We don’t know, for example, from one week to the next, what The Donald will say or do tomorrow.

He could say he’s going to build a wall. But nothing seems to happen.

He could say the North Koreans threaten world stability. But they still launch nuclear missiles.

He could hire me tomorrow. But next week I could be fired.

While he is still there – and he may be there until 2024 – we should all be worried. His behaviour, and his decisions, are laughable but they all have their consequences. Anthony Scaramucci [the Mooch] might seem like a clown. But he’s a dangerous joker, capable of making his boss look positively benign.

The transatlantic view

On this side of the ocean, we can disbelieve, even laugh.

But I would hate to be a liberal living in America now. I might even be ashamed of my country. I certainly would not want The Donald to be my President. Not for a moment longer.

However, I do not know who might take his place.

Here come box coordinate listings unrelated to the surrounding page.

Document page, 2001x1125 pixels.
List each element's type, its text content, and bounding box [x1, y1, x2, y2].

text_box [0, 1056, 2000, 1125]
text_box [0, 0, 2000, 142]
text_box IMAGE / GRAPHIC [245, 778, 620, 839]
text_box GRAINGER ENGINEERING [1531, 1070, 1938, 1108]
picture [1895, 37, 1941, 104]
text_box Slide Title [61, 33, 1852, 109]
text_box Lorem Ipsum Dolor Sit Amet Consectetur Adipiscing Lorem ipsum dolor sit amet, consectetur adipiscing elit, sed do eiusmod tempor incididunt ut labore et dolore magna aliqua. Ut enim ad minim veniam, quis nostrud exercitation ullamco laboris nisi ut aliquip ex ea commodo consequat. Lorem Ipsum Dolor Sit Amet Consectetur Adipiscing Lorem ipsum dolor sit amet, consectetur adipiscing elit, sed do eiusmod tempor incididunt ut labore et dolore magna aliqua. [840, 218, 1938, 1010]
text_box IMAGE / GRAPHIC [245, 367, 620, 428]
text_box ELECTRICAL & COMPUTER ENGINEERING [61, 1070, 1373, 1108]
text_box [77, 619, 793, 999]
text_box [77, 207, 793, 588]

Change was needed, of that there is no doubt. The system had become atrophied. Obama could not get anything done, because the numbers in both houses were stacked against him. Everything was a compromise. A fresh approach was needed.

Goodness knows but that Britain needs a change! The current government is the same as its predecessor, in all but personnel.

But where are the men or women who can take the places of those that are in charge? Are we to have to carry on as usual, while our current ‘leaders’ (including Valdimir Putin and co) are there?

Few of us are leaders. Most of us prefer to be led. But not by people who say one thing, do another, and turn everything into a reflection of themselves and their so-called achievements.

We all need someone else ‘there’. Someone we can trust.